American Power Conversion recently published a white paper that puts the TCO of a high-availability data center at $120,000 per rack. About half of that cost is capital expense: racks (3 percent), cooling equipment (8 percent), power equipment (36 percent) and building improvements (8 percent). The other half is operating expense: electricity (19 percent), data-center service (17 percent) and the cost of owning or leasing the space itself (9 percent).Although APC's numbers are clearly designed to support its case for investing in more efficient power equipment, they do provide some insight on the breakdown of costs for maintaining the data-center facility itself. Obviously, these figures don't include IT operational costs, such as staffing and computer equipment, which can change the equation dramatically.

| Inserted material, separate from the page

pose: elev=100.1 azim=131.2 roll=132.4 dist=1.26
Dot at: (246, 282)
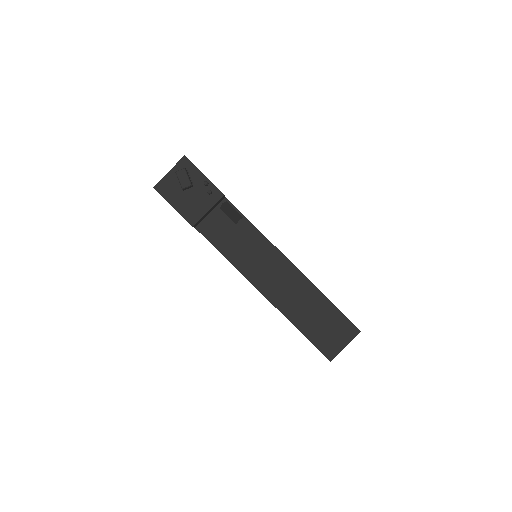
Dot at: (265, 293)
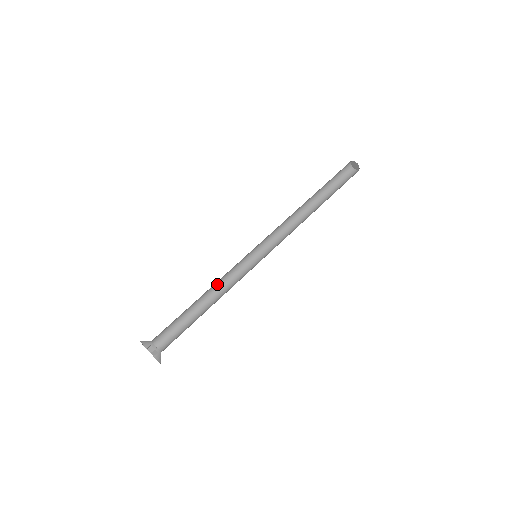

In the long run, the business case for building or expanding a data center is probably best made by demonstrating a clear benefit, rather than focusing exclusively on costs. For example, if a data-center upgrade can be shown to increase system availability, then that increase can be measured against the cost of downtime. Similarly, if you can measure the money saved by consolidating resources at a single location--and eliminating redundant, underutilized facilities--you'll have a good case for selling it to upper management.

"Take it from somebody who's been there," Dejanovic says. "The savings are there."--Tim Wilson

In "This Old Data Center," five Network Computing technology editors give us their take on the current and future data center. Sean Doherty looks at the emergence of 10 Gigabit Ethernet and explains how to support convergence technologies like VoIP and videoconferencing with QoS and content-switching technologies. In the server and storage area, Don MacVittie envisions more compact, denser data-center systems that make use of blades as well as new bus technology in PCI Express and Hypertransport. In addition, Don forecasts the demise of DAS (direct-attached storage) and speculates on the future of storage (read: iSCSI).

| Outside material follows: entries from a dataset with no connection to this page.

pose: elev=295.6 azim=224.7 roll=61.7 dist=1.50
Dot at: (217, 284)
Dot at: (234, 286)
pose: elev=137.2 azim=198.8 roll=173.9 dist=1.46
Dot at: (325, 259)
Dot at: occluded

Data-center upgrades, however, go beyond infrastructure, servers and storage. In the not-too-distant future, we'll control processor and fan speeds to reduce electrical and cooling requirements. When not in use, CPUs and fans will run at lower speeds. Until then, Curt Franklin says, data-center managers should watch out for the dreaded "sandwich effect."Finally, Bruce Boardman wades through the network-management glue that holds the old and the new data centers together, and Tim Wilson supplies a realistic view of data-center operations today and charts tomorrow's trends toward centralizing locations and consolidating resources to control costs.

Data centers grew up to house, support and run business applications for customers. And that's how data-center upgrades should be approached--with your business-application requirements in hand for bandwidth, CPU, memory and storage.

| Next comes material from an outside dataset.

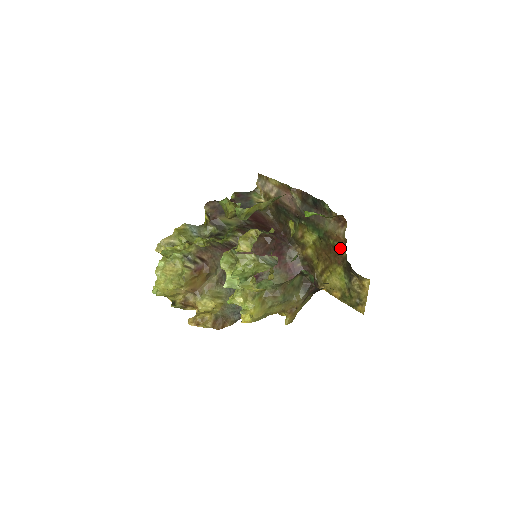
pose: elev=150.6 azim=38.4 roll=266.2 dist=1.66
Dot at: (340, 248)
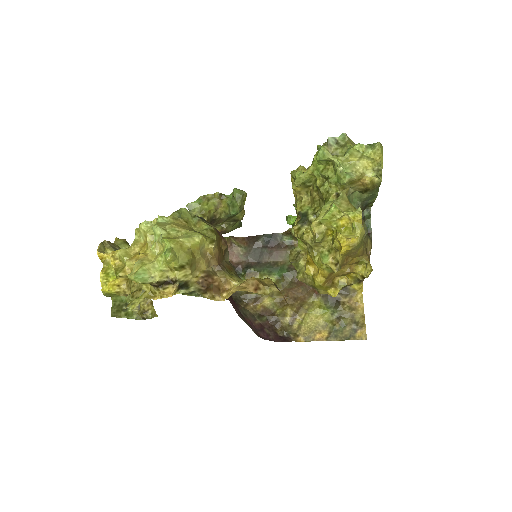
Dot at: occluded
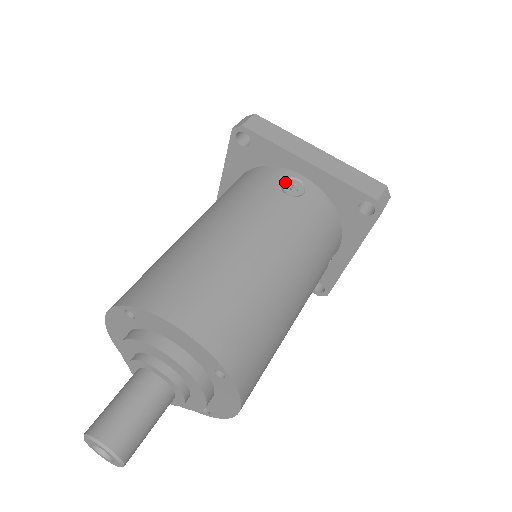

Changes in business applications directly impact hardware upgrades and how new technologies are incorporated in the data center. Client-server computing still predominates, but Web services is becoming the darling of the data center. And IBM isn't wrong when it advertises that middleware is everywhere. As a result, data centers must continue to support two-tier (edge and core) and three-tier (edge, middleware, core) architecture in the short term. And that means maintaining many servers or CPUs in a distributed architecture.

In the long term, grid computing's promise of utility or on-demand computing is inviting, but applications will require rewriting. Don't look for enterprises to tackle that in the near future.